For my part, I candidly own I felt more inclined to sympathise with the wife than with her husband; but the music-hall is bound to stand up for drinking, for it is by drinking that it lives. If people cared for music and the drama, they would go to the theatre; but that declines, and the music-hall flourishes. Astley’s Theatre is a case in point. That has been an old favourite with the public. At one time, I should imagine, few places paid better—does not Ducrow sleep in one of the most magnificent monuments in Kensal Green, and did he not make his money at Astley’s?—but now there are two flourishing music-halls one on each side of Astley’s, and as I write I see one of the proprietors, as a plea why he should be given more time for the payment of a debt, admits that sometimes they lose at Astley’s as much as forty pounds a week. If Astley’s is to be made to pay, evidently the sooner it is turned into a music-hall the better.
Will the London School Boards raise the character of the future public? is a question to be asked but not to be answered in our time. The real fact is that amusements have a deteriorating effect on the character of those who devote themselves to them, and become more frivolous as they become more popular. This is the case, at any rate, as regards music-halls. A gentleman the other day, as we were speaking of one of the most successful of them, said how grieved he was on a visit to it lately to see the generally lowered tone of entertainment. At one time the attempt was made to give the people really good music, and there were selections of operas of first-rate character. Now all that is done away with, and there is nothing but silly comic singing of the poorest kind.
In another respect also there has been a deterioration—that is, in the increased sensationalism of the performance. A music-hall audience requires extra stimulus—the appetite becomes palled, and if a leap of fifty feet does not “fetch the public,” as Artemus Ward would say, why then, the leap must be made a hundred; and really sometimes the spectacles held up for the beery audience to admire are of the most painful character. I have said that the doubtful female element is not conspicuous in the music-hall—that is the case as regards those on the outskirts of London, but the nearer you approach the West-End the less is that the case; and there is more than one music-hall I could name which is little better than a place of assignation and rendezvous for immoral women, and where you may see them standing at the refreshment bars soliciting a drink from all who pass. Such music-halls are amongst the most successful of them all, and the proprietor reaps a golden harvest.

## Given information
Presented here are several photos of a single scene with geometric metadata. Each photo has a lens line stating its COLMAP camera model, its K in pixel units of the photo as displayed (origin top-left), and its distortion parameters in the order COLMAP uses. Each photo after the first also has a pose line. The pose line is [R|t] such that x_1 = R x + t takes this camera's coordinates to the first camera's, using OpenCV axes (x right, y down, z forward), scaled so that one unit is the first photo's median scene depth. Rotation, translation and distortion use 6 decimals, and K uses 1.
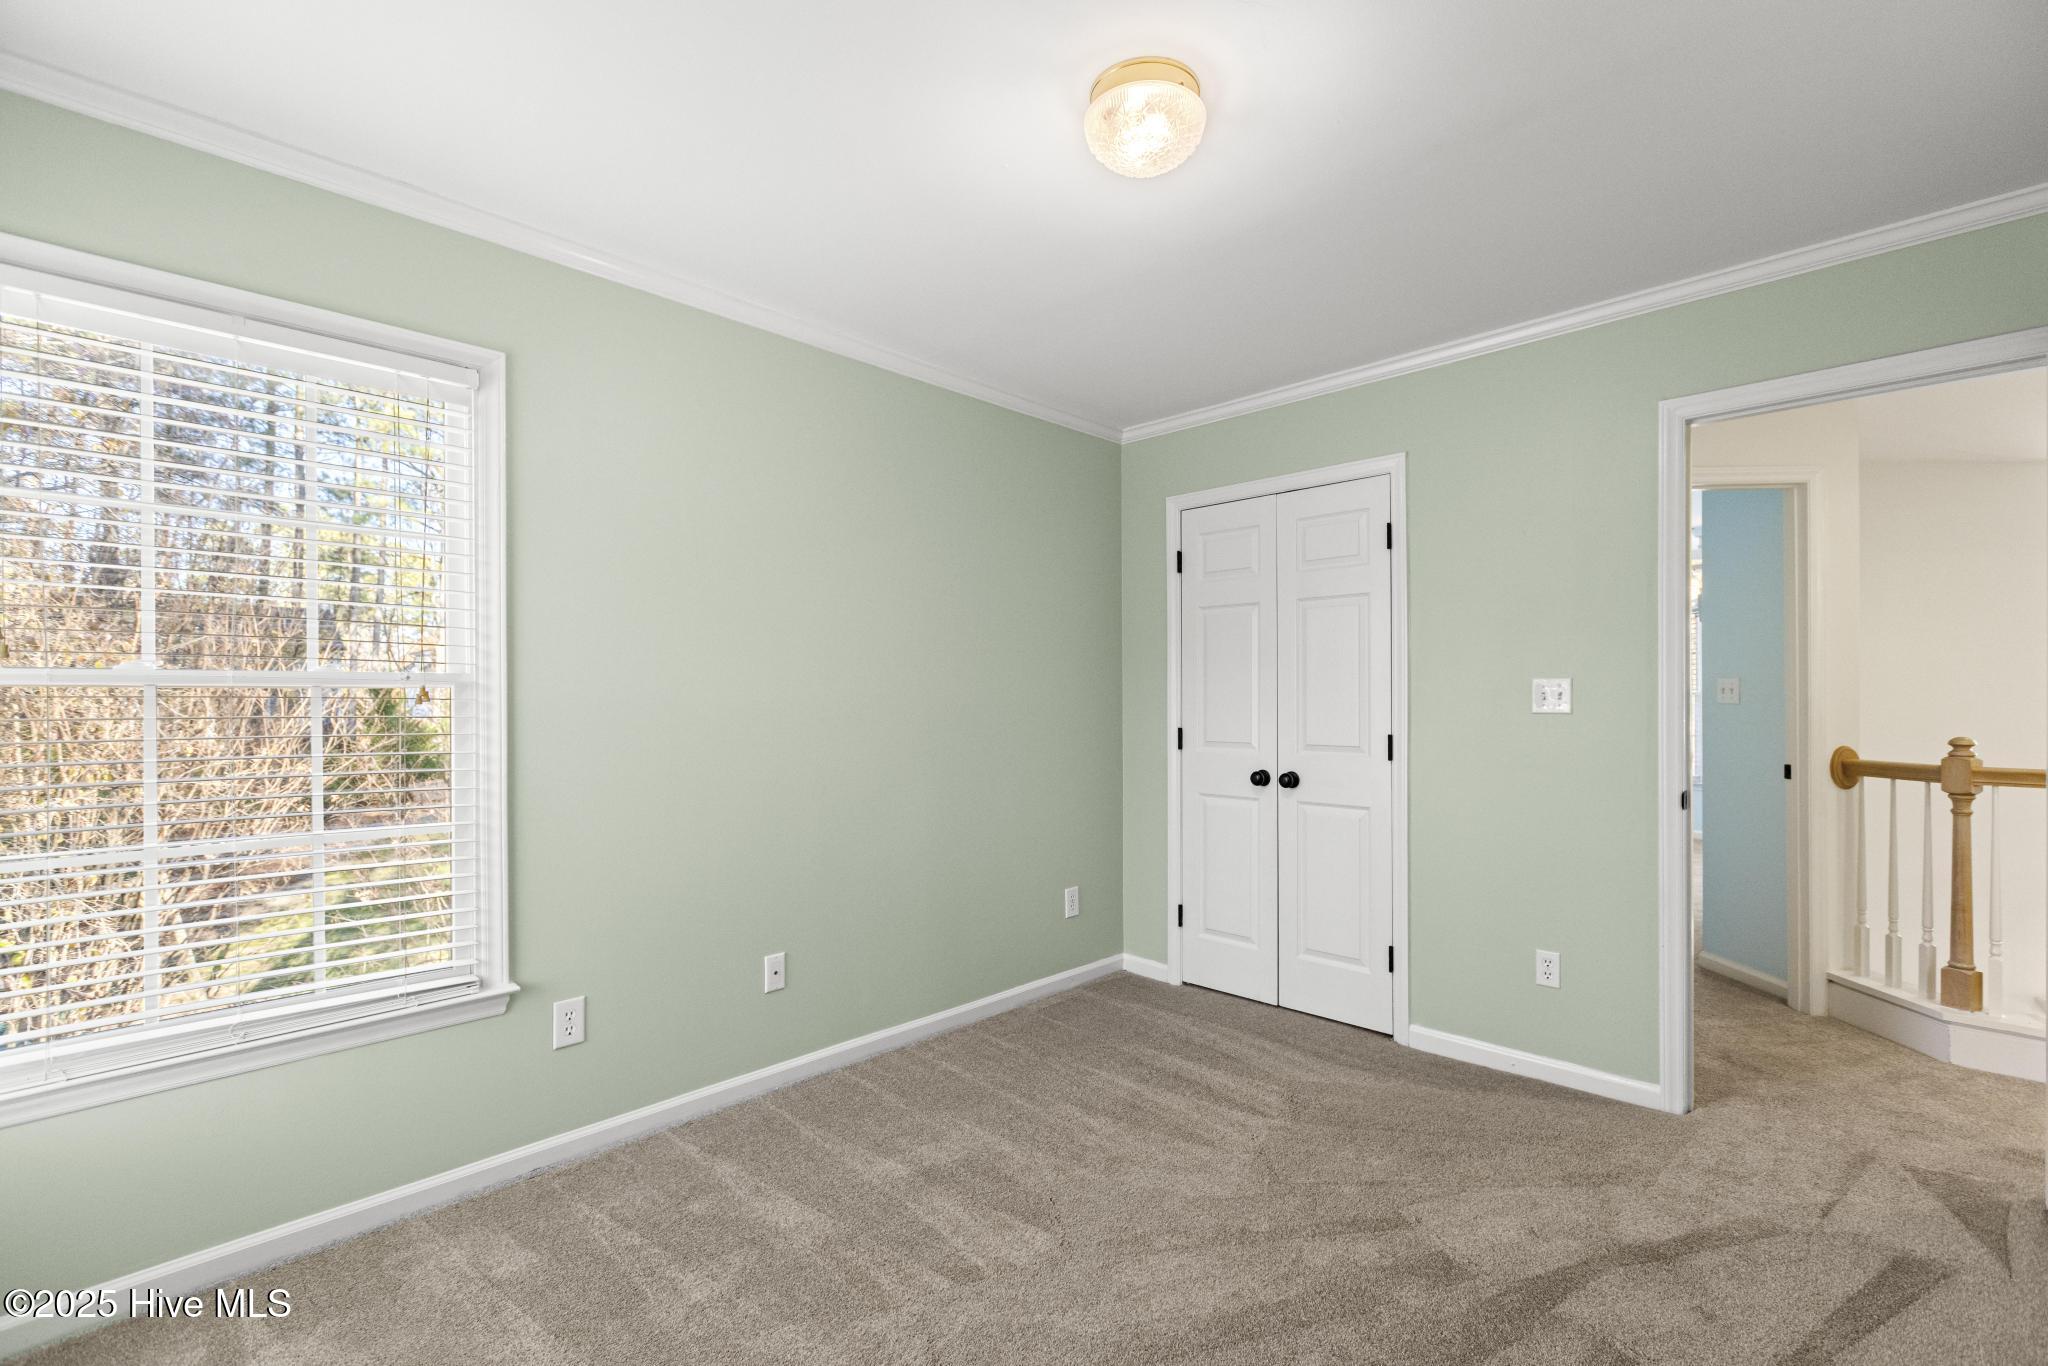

## Tasks for this exercise
**1)** Name every place that the passage on music-halls mentions by its proper name.
**2)** Reproduce verbatim the passage on music-halls, everything from "Will the London" down to "the poorest kind.".
**3)** Continue the passage on music-halls from the point at which it ends.

## Written responses
**1)**
Astley's Theatre
Kensal Green
London
the West-End

**2)**
Will the London School Boards raise the character of the future public? is a question to be asked but not to be answered in our time. The real fact is that amusements have a deteriorating effect on the character of those who devote themselves to them, and become more frivolous as they become more popular. This is the case, at any rate, as regards music-halls. A gentleman the other day, as we were speaking of one of the most successful of them, said how grieved he was on a visit to it lately to see the generally lowered tone of entertainment. At one time the attempt was made to give the people really good music, and there were selections of operas of first-rate character. Now all that is done away with, and there is nothing but silly comic singing of the poorest kind.

**3)**
I presume it is impossible to tell the number of our metropolitan music-halls, or to give an idea of the numbers who frequent them, and of the amount of money spent in them during the course of a single night. Apparently they are all well supported, and are all doing well. If you see a theatre well filled, that is no criterion of success. It may be, for aught you know, well filled with paper, but the music-hall is a paying audience, and it is cash, not paper, that is placed in the proprietor’s hands. In the east of London I find that both as regards the theatres and music-halls the proprietors have a dodge by means of which they considerably increase their profits, and that is to open a particular entrance a little before the time for admission, and to allow people to enter on payment of a small extra fee. It was thus the other night I made my way into a music-hall. I paid an extra twopence rather than stand waiting half an hour outside in the crowd. Another thing I also learned the other night that must somewhat detract from the reputation of the theatre, considered in a temperance point of view, and that is the drinking customs are not so entirely banished as at first sight we may suppose. The thousands who fill up the Vic., and the Pavilion in Whitechapel, perhaps do not drink quite as much as they would had they spent the evening at a music-hall, but they do drink, nevertheless, and generally are provided with a bottle of liquor which they carry with them, with other refreshment, down into the pit, or up where the gods live and lie reclined.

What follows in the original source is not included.